Brooks describes his own coming to the realization of faith while hiking up to American Lake, which is a high mountain lake near Aspen, Colorado. While sitting on a rock overlooking the lake he pulled out a book of prayers he had taken with him, one of which is titled, “The Valley of Vision.” He reads the first line, “Lord, high and holy, meek and lowly” and observes the mountain peaks as well as the small animals nearby. As he reads on, “Where I live in the depths but see Thee in the heights,” he realizes what he calls the “whole inverse logic of faith. The broken heart is the healed heart. The contrite spirit is the rejoicing spirit.” 

He then describes the “sensation of things clicking into place … a sensation of deep harmony and membership. … Life is not just a random collection of molecules that happen to have come together in space. Our lives play out within a certain moral order.” Brooks denies this experience as some kind of religious conversion, but “more like a deeper understanding … seeing the presence of the sacred in the realities of the everyday.” While in his valley of personal struggle and seeking meaning, he described some who tried to convert him as some “sort of win for their team” as not at all helpful but a kind of “destructive force.” He advises those who seek to help someone in the “middle of any sort of intellectual or spiritual journey: Don’t try to lead or influence. Let them be led by that which is summoning them.” 

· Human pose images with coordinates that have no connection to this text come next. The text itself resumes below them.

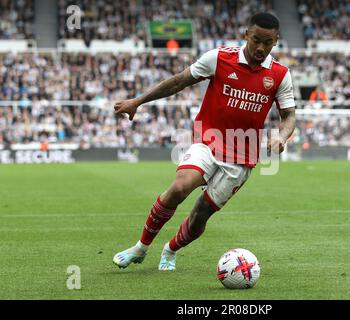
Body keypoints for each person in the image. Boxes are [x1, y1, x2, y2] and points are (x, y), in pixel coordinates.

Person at [112, 12, 296, 271]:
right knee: (179, 188)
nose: (261, 47)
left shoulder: (280, 74)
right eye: (256, 40)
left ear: (276, 41)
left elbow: (289, 116)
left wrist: (282, 135)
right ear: (246, 35)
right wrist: (138, 101)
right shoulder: (219, 58)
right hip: (208, 140)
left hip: (243, 155)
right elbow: (179, 81)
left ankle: (171, 249)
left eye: (268, 42)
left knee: (201, 214)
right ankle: (140, 248)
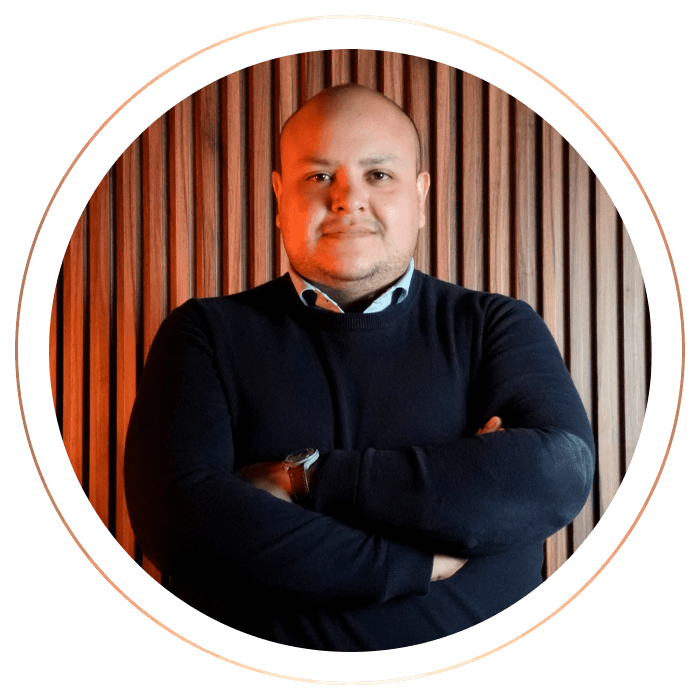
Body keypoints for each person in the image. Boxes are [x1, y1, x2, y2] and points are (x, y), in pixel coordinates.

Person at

Following his hike to American Lake, Brooks says he realized that he was a religious person. As he explains, “To be religious, as I understand it, is to perceive reality through a sacred lens, to feel that there are spiritual realities in physical, imminent things.” He quotes writer and Trappist monk Thomas Merton: “Trying to see God is like trying to see your own eyeballs.” Brooks then explains that God is “what you see and feel with and through.”

Brooks’ book about seeking the second mountain is very candid and self-disclosing. For some reviewers it is too much, but I have learned from his transparency and willingness to share his journey.  Each of our journeys toward meaning takes its own path. It is important not expect another person to have the same experience as one’s own, but to respect, learn, and rejoice in the variety of ways we find meaning in our lives.